One benefit of living in New York City is everything is for sale somewhere. And sure enough in the deepest darkest bowels of industrial Queens I found an Italian wholesale importer who was willing to sell me one kilo bag. I took a subway and walked the rest of the way to the warehouse and returned with my kilogram bag.
Once home, I poured out a third of the bag (350 grams), washed them, and started the soaking process. It takes a long time. At least 48 hours to soak plus another 12 hours to cook.
Two days later the water was so black the chickpeas had disappeared from view. Usually I include soaking water when I cook, but this water looked ominous. What to do. A third colleague who runs a cooking school near Bari in the south of Italy came to my rescue via Facebook and confirmed that folks usually toss the soaking water.
Now for the cooking.

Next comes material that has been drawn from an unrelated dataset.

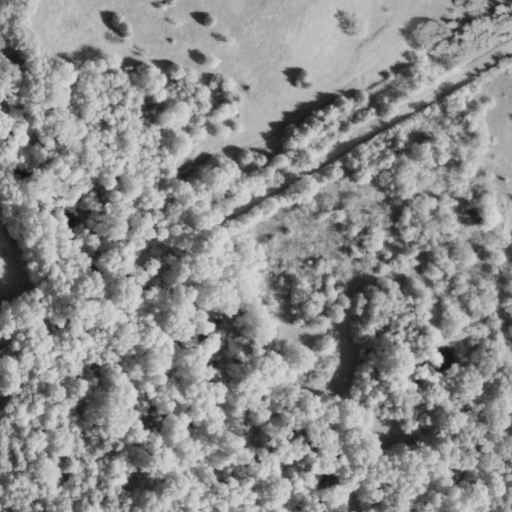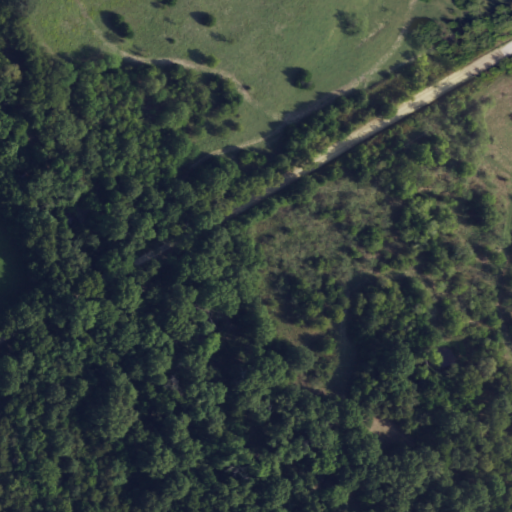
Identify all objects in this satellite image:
road: (257, 193)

Twelve hours requires starting pretty early so I started at 7am and finished off about 7pm using fresh clear water. Once soaked and hopefully cooked, my black chickpeas were actually sort of soft and strikingly beautiful. That deep dark intense sepia must be brimming full of phytonutrients but I wouldn’t know where to start to track down which ones.
Now what to do with them …
I tried them in a couple of different dishes and got nothing but complaints. Just between you and me, the taste was okay for my palate, more robust and earthy than the usual ones, but even after all that soaking and cooking, they were dense and still distinctly chewy.
The only preparation I could find that worked was hummus. I added lots and lots of tahini along with a good amount of olive oil, lemon juice, and salt. All to taste. I used so much tahini in fact I lost track of how much so I couldn’t run my usual nutrition numbers.
The black chickpea hummus was edible, attractive, and acceptable to the folks at my table.
Waste not. Want not. I am committed to repurposing.
We ate lots and lots and lots and lots of black chickpea hummus.
Culinary excursions are always exciting. Sometimes you discover wonderful new foods you love and can’t live without. And sometimes you learn why you’re the only one out there chasing the illusion ceci neri.